Methods with a Variable Number of Parameters

Before JDK 5.0, every Java method had a fixed number of parameters. However, it is now possible to provide methods that can be called with a variable number of parameters. (These are sometimes called "varargs" methods.)

You have already seen such a method: printf. For example, the calls

 System.out.printf("%d", n); 

and

 System.out.printf("%d %s", n, "widgets"); 

both call the same method, even though one call has two parameters and the other has three.

The printf method is defined like this:

 public class PrintStream {    public PrintStream printf(String fmt, Object... args) { return format(fmt, args); } } 

Here, the ellipsis ... is a part of the Java code. It denotes that the method can receive an arbitrary number of objects (in addition to the fmt parameter).

The printf method actually receives two parameters, the format string, and an Object[] array that holds all other parameters. (If the caller supplies integers or other primitive type values, autoboxing turns them into objects.) It now has the unenviable task of scanning the fmt string and matching up the ith format specifier with the value args[i].

In other words, for the implementor of printf, the Object... parameter type is exactly the same as Object[].

The compiler needs to transform each call to printf, bundling the parameters into an array and autoboxing as necessary:

 System.out.printf("%d %d", new Object[] { new Integer(d), "widgets" } ); 

You can define your own methods with variable parameters, and you can specify any type for the parameters, even a primitive type. Here is a simple example: a function that computes the maximum of a variable number of values.
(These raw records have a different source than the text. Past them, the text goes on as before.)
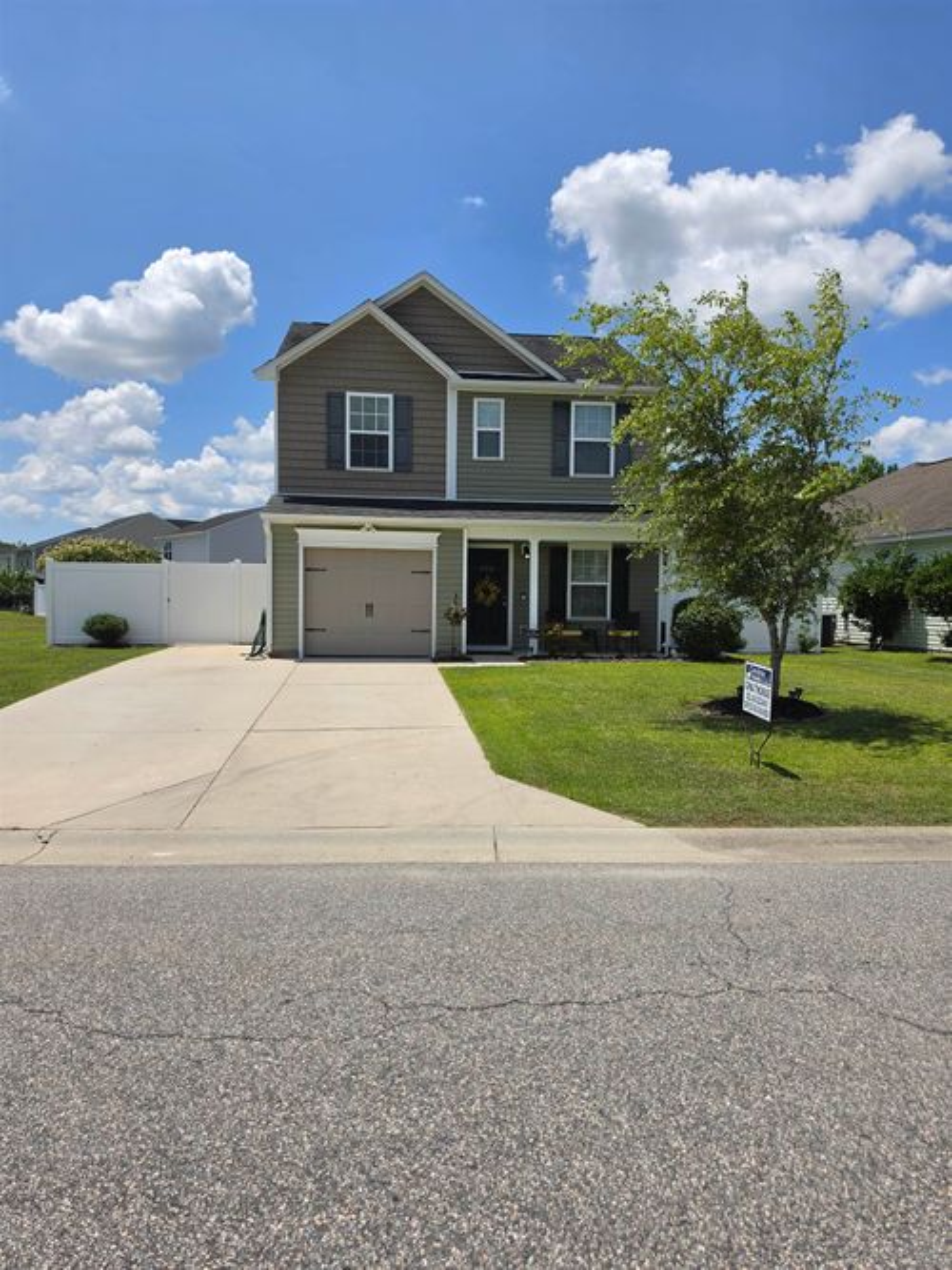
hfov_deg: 58.9
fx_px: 844
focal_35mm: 23
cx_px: 476
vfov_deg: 73.9
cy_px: 635
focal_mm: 6.5
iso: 50
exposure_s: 1/7939
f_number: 1.4
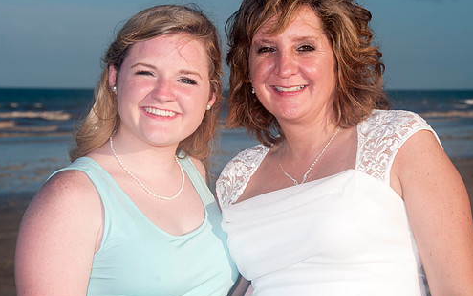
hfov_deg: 16.2
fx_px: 1662
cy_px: 135
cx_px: 232
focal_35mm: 129
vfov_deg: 10.1
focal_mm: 70
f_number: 11
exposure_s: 1/250
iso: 100
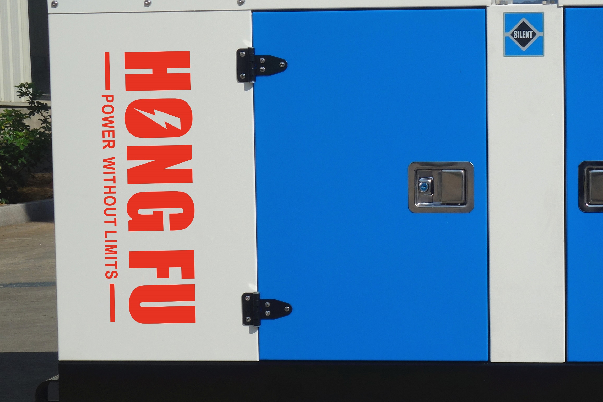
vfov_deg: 17.5
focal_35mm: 78
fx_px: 1306
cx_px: 493
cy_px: 191
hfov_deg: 25.5
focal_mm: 15.1
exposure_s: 1/800
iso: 125
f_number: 7.1
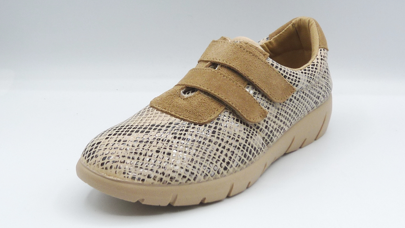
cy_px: 89
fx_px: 601
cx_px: 203
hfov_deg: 37.2
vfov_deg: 21.4
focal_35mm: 56
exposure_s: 1/200
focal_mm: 5.2
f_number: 5
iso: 100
 public static double max(double... values) {    double largest = Double.MIN_VALUE;    for (double v : values) if (v > largest) largest = v;    return largest; } 

Simply call the function like this:

 double m = max(3.1, 40.4, -5); 

The compiler passes a new double[] { 3.1, 40.4, -5 } to the max function.

NOTE

It is legal to pass an array as the last parameter of a method with variable parameters, for example System.out.printf("%d %s", new Object[] { new Integer(1), "widgets" } ); Therefore, you can redefine an existing function whose last parameter is an array to a method with variable parameters, without breaking any existing code. For example, MessageFormat.format was enhanced in this way in JDK 5.0.